◆ **GIVEN PASSAGE**:
2. The first question pertains to restricting the addition of Rs.23.16 Lakhs to Rs.2,21,600/- by the Tribunal. The Assessing Officer had made the said addition on the ground that the assessee’s purchases were found to be bogus. The entire purchase amount was therefore, added to the assessee’s income. The Tribunal, however, restricted to the said sum of Rs.2,21,600/-. The Tribunal recorded that the Assessing Officer has not rejected either the purchases or the sales made out of the said purchases. The Tribunal therefore, was of the opinion that the addition should be restricted to 10% of the total purchases. The Revenue strongly disputes this proposition.
3. Without elaboration, what the Tribunal by the impugned Judgment held is that the Department had not rejected the instance of the purchases since the sales out of purchase of such raw material was accounted for and accepted. With above position, the Tribunal applied the principle of taxing the profit embedded in such purchases covered by the bogus bills, instead of disallowing the entire expenditure. We do not find any error in the view of the Tribunal. No question of law arises.

◆ **INFORMATION SHOWN**:
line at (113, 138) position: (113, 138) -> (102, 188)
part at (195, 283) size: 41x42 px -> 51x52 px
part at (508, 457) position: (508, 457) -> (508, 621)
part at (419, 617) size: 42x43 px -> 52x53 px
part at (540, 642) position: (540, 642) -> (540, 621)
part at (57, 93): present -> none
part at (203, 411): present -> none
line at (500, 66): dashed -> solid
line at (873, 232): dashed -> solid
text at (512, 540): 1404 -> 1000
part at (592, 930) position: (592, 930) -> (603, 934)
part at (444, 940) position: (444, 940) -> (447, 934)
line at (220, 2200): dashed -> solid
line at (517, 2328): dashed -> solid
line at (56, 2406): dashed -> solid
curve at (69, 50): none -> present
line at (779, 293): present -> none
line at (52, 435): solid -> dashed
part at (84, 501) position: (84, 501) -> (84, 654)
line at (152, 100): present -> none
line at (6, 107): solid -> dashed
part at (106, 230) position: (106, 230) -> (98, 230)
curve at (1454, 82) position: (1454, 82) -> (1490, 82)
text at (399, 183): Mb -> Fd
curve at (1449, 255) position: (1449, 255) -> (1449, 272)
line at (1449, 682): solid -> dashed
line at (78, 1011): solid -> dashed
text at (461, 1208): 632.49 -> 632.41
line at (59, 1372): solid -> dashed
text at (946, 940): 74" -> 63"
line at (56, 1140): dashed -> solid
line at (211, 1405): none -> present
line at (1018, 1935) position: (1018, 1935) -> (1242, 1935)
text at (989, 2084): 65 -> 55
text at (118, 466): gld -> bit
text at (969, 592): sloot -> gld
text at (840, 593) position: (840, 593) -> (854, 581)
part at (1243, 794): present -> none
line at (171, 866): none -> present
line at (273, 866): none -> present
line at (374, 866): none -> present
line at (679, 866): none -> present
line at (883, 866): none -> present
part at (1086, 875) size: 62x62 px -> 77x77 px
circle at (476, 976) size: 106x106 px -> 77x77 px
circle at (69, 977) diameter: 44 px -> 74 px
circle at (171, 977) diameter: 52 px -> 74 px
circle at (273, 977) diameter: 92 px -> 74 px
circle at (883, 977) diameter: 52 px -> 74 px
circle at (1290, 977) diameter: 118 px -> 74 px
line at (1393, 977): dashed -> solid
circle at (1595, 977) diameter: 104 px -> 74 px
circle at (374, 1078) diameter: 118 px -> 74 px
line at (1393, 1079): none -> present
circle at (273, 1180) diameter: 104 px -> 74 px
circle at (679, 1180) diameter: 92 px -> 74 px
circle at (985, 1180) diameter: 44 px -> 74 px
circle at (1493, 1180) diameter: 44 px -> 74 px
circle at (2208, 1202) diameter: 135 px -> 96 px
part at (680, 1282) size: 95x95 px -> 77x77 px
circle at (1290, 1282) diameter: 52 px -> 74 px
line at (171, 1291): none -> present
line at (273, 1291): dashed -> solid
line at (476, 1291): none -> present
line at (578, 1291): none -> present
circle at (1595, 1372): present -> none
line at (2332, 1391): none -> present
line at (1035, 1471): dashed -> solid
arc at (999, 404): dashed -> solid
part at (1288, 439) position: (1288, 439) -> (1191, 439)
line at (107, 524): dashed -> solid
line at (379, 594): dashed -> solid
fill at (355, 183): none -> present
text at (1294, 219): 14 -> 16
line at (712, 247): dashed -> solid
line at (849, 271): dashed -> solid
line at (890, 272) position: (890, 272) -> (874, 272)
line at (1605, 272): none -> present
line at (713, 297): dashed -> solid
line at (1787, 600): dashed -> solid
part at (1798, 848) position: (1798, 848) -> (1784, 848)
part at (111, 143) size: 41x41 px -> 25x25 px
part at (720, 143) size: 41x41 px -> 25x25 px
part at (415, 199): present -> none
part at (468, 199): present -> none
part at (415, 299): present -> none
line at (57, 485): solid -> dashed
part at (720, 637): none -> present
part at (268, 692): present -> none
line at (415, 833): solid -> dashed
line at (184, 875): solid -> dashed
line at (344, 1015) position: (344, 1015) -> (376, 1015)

◆ **WRITTEN TASKS**:
1/ In the judgment excerpt, to what share of the total purchases did the Tribunal think the addition should be restricted?
2/ Please output the judgment excerpt word for word from "2. The first" to "disputes this proposition.".
Answer only from the judgment excerpt, not the listing.

◆ **RESPONSES**:
1/ 10% of the total purchases.

2/
2. The first question pertains to restricting the addition of Rs.23.16 Lakhs to Rs.2,21,600/- by the Tribunal. The Assessing Officer had made the said addition on the ground that the assessee’s purchases were found to be bogus. The entire purchase amount was therefore, added to the assessee’s income. The Tribunal, however, restricted to the said sum of Rs.2,21,600/-. The Tribunal recorded that the Assessing Officer has not rejected either the purchases or the sales made out of the said purchases. The Tribunal therefore, was of the opinion that the addition should be restricted to 10% of the total purchases. The Revenue strongly disputes this proposition.